BOTE calc suggests that taking water from ambient to steam * with a bit of heating beyond that takes about 1 kWh/kg. Typical propellants will run in the 5 to 15 kWh / kg total available energy range **.
But only 2% or so makes it through the wall- don't forget you are cooling the metal *not* the combustion gas- [just as well since cooling the combustion gas has an unfortunate effect on the ISP :-) ]
Depending on how much energy you "leave behind" this suggests water cooling requires equal or greater mass of water to propellant.
Much, much less than that.
You're mostly limited by heat transfer efficiency in the cooling ducts.
If you have a hose then 10 times sounds a good idea :-).
Lets see. 100 lbf at Isp = 150 = 2/3lbf/second propellant = about 0.1 US gallons/second.
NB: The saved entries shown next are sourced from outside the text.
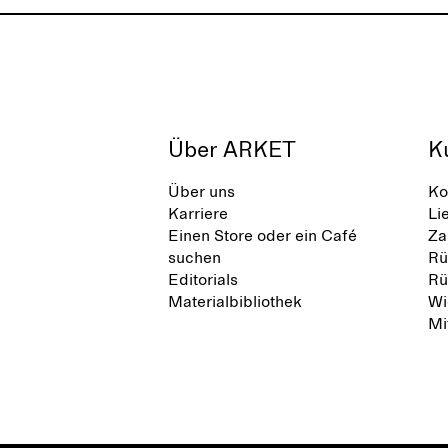
Über ARKET
K
Über uns
Ko
Karriere
Li
Einen Store oder ein Café
Za
suchen
Rü
Editorials
Rü
Materialbibliothek
Wi
Mi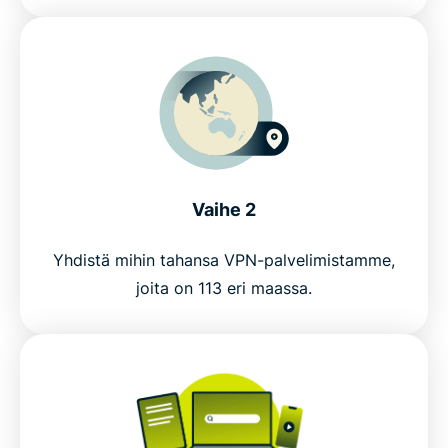
ExpressVPN:n maailmanlaajuinen verkosto
Kokeile riskitöntä VPN:ää etätyöskentelyyn
Vaihe 2
Yhdistä mihin tahansa VPN-palvelimistamme,
joita on 113 eri maassa.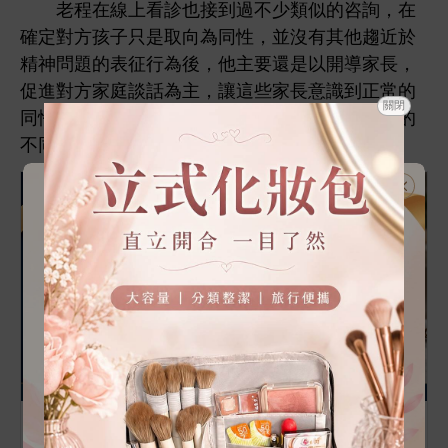
老程
線
診也接到過
類似
咨詢，
確定對方孩子只
取向為同性，並沒
其
趨
於
精神問題
表征
為
，
主
還
以
導
，
促
對方
庭談話為主，讓
些
識到正常
關閉
同性戀
為並
什麼疾病，只
每個獨
格
同選擇。
🔥箱購30包 12600張超低價🔥加厚5層 全網cp值最高
30包一箱 抽取式抽紙 加厚衛生紙 抽取式加量加厚棉柔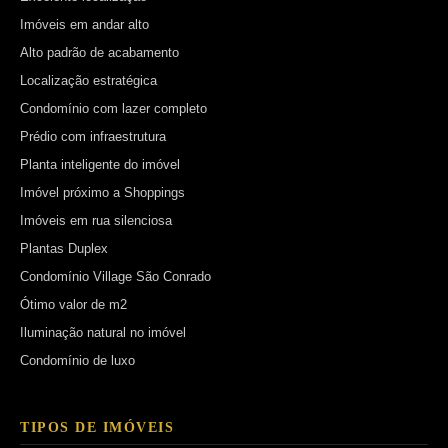
Imóveis em andar alto
Alto padrão de acabamento
Localização estratégica
Condomínio com lazer completo
Prédio com infraestrutura
Planta inteligente do imóvel
Imóvel próximo a Shoppings
Imóveis em rua silenciosa
Plantas Duplex
Condomínio Village São Conrado
Ótimo valor de m2
Iluminação natural no imóvel
Condomínio de luxo
TIPOS DE IMÓVEIS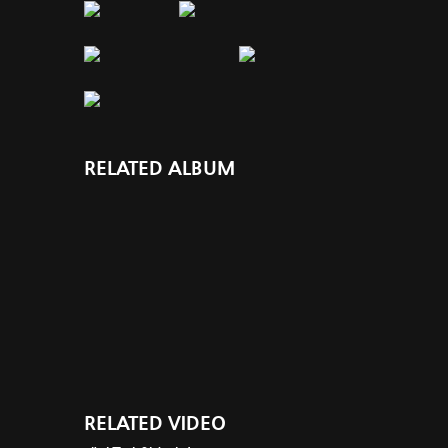
RELATED ALBUM
RELATED VIDEO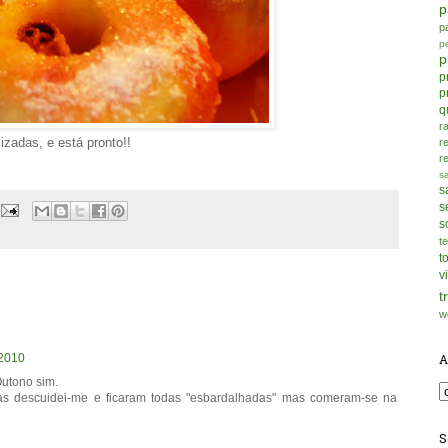
p
p
p
p
p
p
q
r
izadas, e está pronto!!
r
r
s
s
s
s
t
t
v
t
w
 2010
A
utono sim.
s descuidei-me e ficaram todas "esbardalhadas" mas comeram-se na
S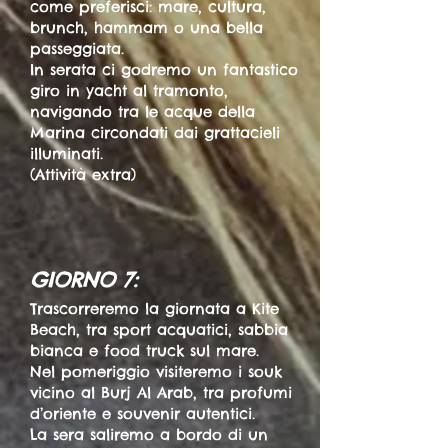
come preferisci: mare, cultura,
brunch, hammam o una bella
passeggiata.
In serata ci godremo un fantastico
giro in yacht al tramonto,
navigando tra le acque della
Marina circondati dai grattacieli
illuminati.
(Attività extra)
GIORNO 7:
Trascorreremo la giornata a Kite
Beach, tra sport acquatici, sabbia
bianca e food truck sul mare.
Nel pomeriggio visiteremo i souk
vicino al Burj Al Arab, tra profumi
d’oriente e souvenir autentici.
La sera saliremo a bordo di un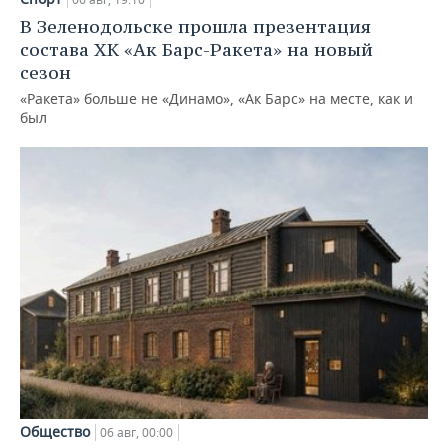
В Зеленодольске прошла презентация
состава ХК «Ак Барс-Ракета» на новый
сезон
«Ракета» больше не «Динамо», «Ак Барс» на месте, как и
был
Общество
06 авг, 00:00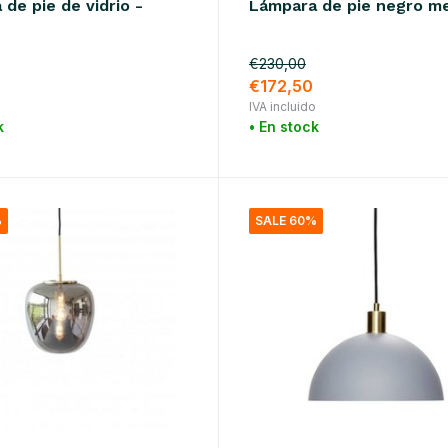
de pie de vidrio -
Lámpara de pie negro m
€230,00
0
€172,50
o
IVA incluido
k
• En stock
%
SALE 60%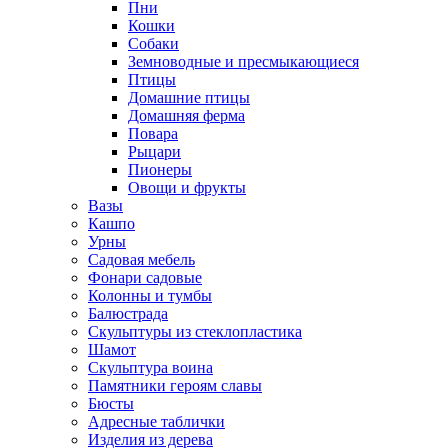
Пни
Кошки
Собаки
Земноводные и пресмыкающиеся
Птицы
Домашние птицы
Домашняя ферма
Повара
Рыцари
Пионеры
Овощи и фрукты
Вазы
Кашпо
Урны
Садовая мебель
Фонари садовые
Колонны и тумбы
Балюстрада
Скульптуры из стеклопластика
Шамот
Скульптура воина
Памятники героям славы
Бюсты
Адресные таблички
Изделия из дерева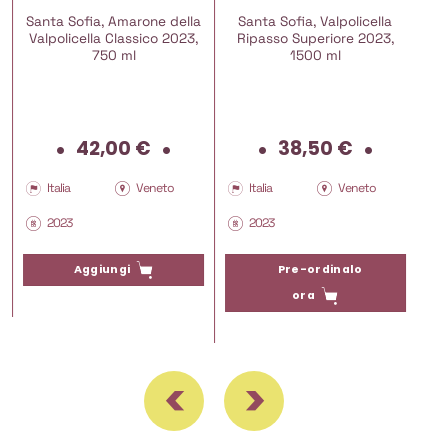
Santa Sofia, Amarone della
Santa Sofia, Valpolicella
Valpolicella Classico 2023,
Ripasso Superiore 2023,
750 ml
1500 ml
42,00
€
38,50
€
Italia
Veneto
Italia
Veneto
2023
2023
Pre-ordinalo
Aggiungi
ora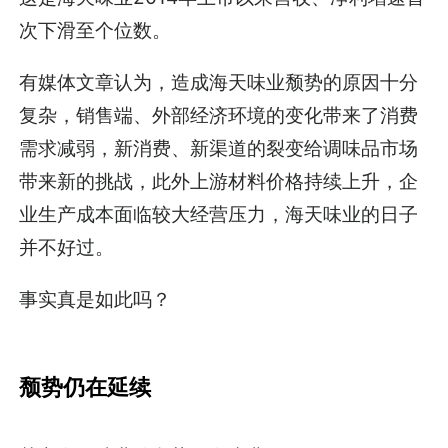
次下滑至个位数。
有媒体文章认为，造成海天味业颓势的原因十分
复杂，销售端、外部经济环境的变化带来了消费
需求减弱，新消费、新渠道的裂变给调味品市场
带来新的挑战，此外上游材料价格持续上升，企
业生产成本面临较大经营压力，海天味业的日子
并不好过。
事实真是如此吗？
颓势仍在延续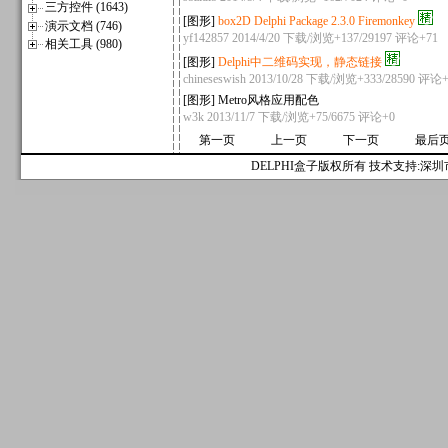
三方控件 (1643)
[
图形
]
box2D Delphi Package 2.3.0 Firemonkey
演示文档 (746)
yf142857
2014/4/20 下载/浏览+137/29197
评论+71
相关工具 (980)
[
图形
]
Delphi中二维码实现，静态链接
chineseswish
2013/10/28 下载/浏览+333/28590
评论+
[
图形
]
Metro风格应用配色
w3k
2013/11/7 下载/浏览+75/6675
评论+0
第一页
上一页
下一页
最后
DELPHI盒子版权所有 技术支持:深圳市麟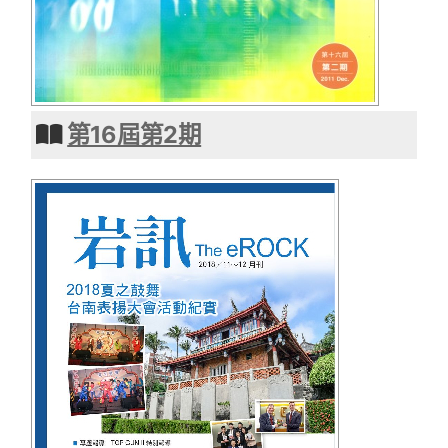
第16屆第2期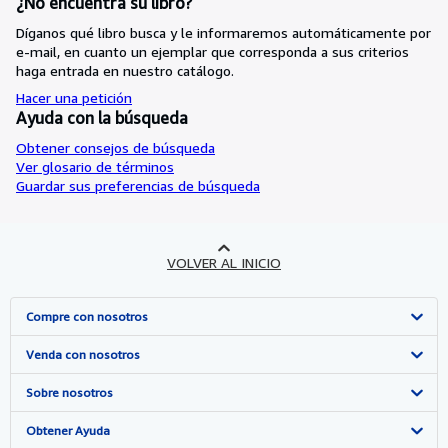
¿No encuentra su libro?
Díganos qué libro busca y le informaremos automáticamente por
e-mail, en cuanto un ejemplar que corresponda a sus criterios
haga entrada en nuestro catálogo.
Hacer una petición
Ayuda con la búsqueda
Obtener consejos de búsqueda
Ver glosario de términos
Guardar sus preferencias de búsqueda
VOLVER AL INICIO
Compre con nosotros
Búsqueda avanzada
Venda con nosotros
Colecciones
Comenzar a vender
Sobre nosotros
Mi cuenta
Únase a nuestro programa de afiliados
Sobre IberLibro
Obtener Ayuda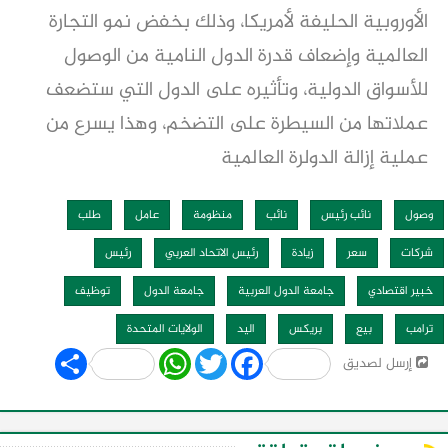
الأوروبية الحليفة لأمريكا، وذلك بخفض نمو التجارة
العالمية وإضعاف قدرة الدول النامية من الوصول
للأسواق الدولية، وتأثيره على الدول التي ستضعف
عملاتها من السيطرة على التضخم، وهذا يسرع من
عملية إزالة الدولرة العالمية
وصول
نائب رئيس
نائب
منظومة
عامل
طلب
شركات
سعر
زيادة
رئيس الاتحاد العربي
رئيس
خبير اقتصادي
جامعة الدول العربية
جامعة الدول
توظيف
ترامب
بيع
بريكس
اليد
الولايات المتحدة
Share
WhatsApp
Twitter
Facebook
إرسل لصديق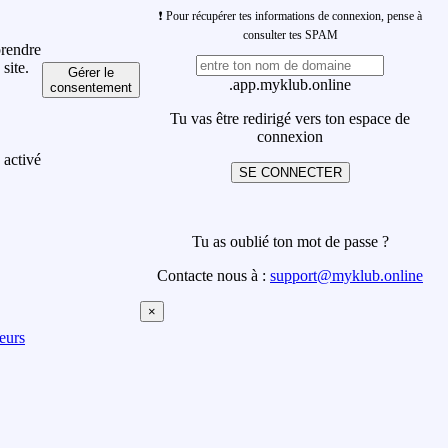
❗ Pour récupérer tes informations de connexion, pense à
consulter tes SPAM
prendre
site.
Gérer le
.app.myklub.online
consentement
Tu vas être redirigé vers ton espace de
connexion
 activé
SE CONNECTER
Tu as oublié ton mot de passe ?
Contacte nous à :
support@myklub.online
×
eurs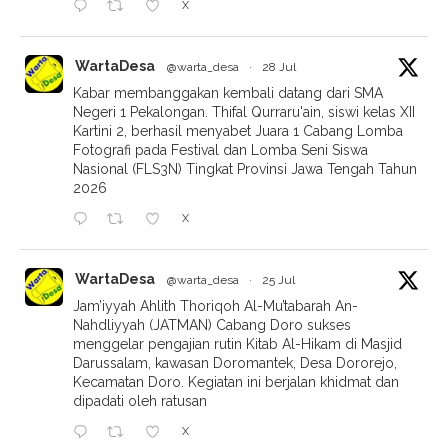
X
WartaDesa
@warta_desa
·
28 Jul
Kabar membanggakan kembali datang dari SMA
Negeri 1 Pekalongan. Thifal Qurraru'ain, siswi kelas XII
Kartini 2, berhasil menyabet Juara 1 Cabang Lomba
Fotografi pada Festival dan Lomba Seni Siswa
Nasional (FLS3N) Tingkat Provinsi Jawa Tengah Tahun
2026
X
WartaDesa
@warta_desa
·
25 Jul
Jam’iyyah Ahlith Thoriqoh Al-Mu’tabarah An-
Nahdliyyah (JATMAN) Cabang Doro sukses
menggelar pengajian rutin Kitab Al-Hikam di Masjid
Darussalam, kawasan Doromantek, Desa Dororejo,
Kecamatan Doro. Kegiatan ini berjalan khidmat dan
dipadati oleh ratusan
X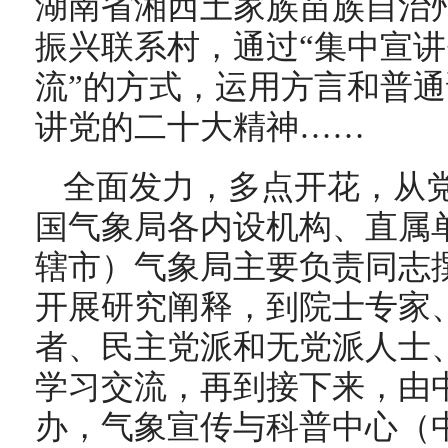
湖南省湘西土家族苗族自治
振兴联系村，通过“集中宣讲
流”的方式，运用方言和普
讲党的二十大精神……
全面发力，多点开花，从
国气象局各内设机构、直属
辖市）气象局主要负责同志
开展研究阐释，到院士专家
者、民主党派和无党派人士
学习交流，再到接下来，由
办，气象宣传与科普中心（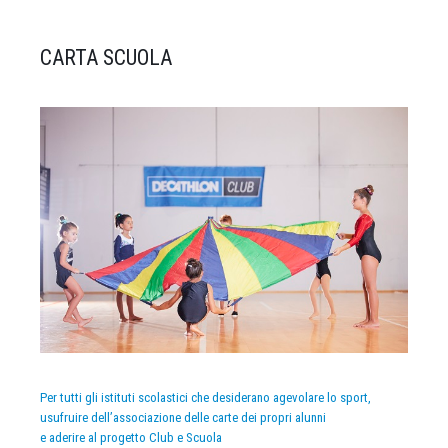
CARTA SCUOLA
Per tutti gli istituti scolastici che desiderano agevolare lo sport,
usufruire dell’associazione delle carte dei propri alunni
e aderire al progetto Club e Scuola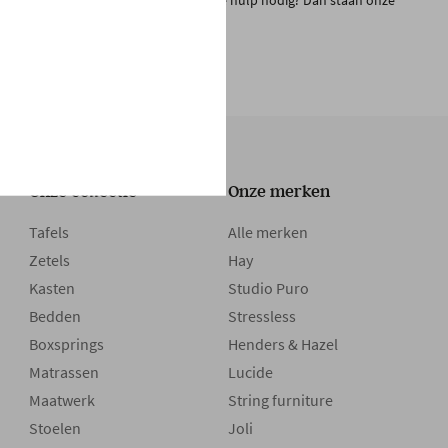
n. Weet je niet waar beginnen of heb je hulp nodig? Dan staan onze
oor je klaar!
Onze collectie
Onze merken
Tafels
Alle merken
Zetels
Hay
Kasten
Studio Puro
Bedden
Stressless
Boxsprings
Henders & Hazel
Matrassen
Lucide
Maatwerk
String furniture
Stoelen
Joli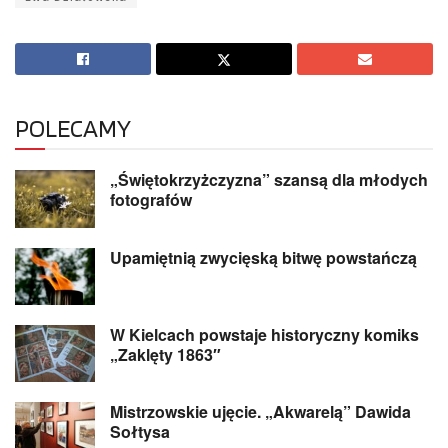
POLECAMY
„Świętokrzyżczyzna” szansą dla młodych
fotografów
Upamiętnią zwycięską bitwę powstańczą
W Kielcach powstaje historyczny komiks
„Zaklęty 1863″
Mistrzowskie ujęcie. „Akwarelą” Dawida
Sołtysa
Hose sounds good.
Russell McMahon
* Water latent heat of vaporisation = 2.26 MJ/kg = 627 watt-hour/kg. Add a bit for heating water to bp and heat the steam a bit as well and you may push 1 kWh/kg.
Yes, and even more than that if you pressurize the water. Critical temperature is up past 350C. You can even recover some performance if you put the hot steam through a DeLaval nozzle. The ISP of steam is up to 190 seconds.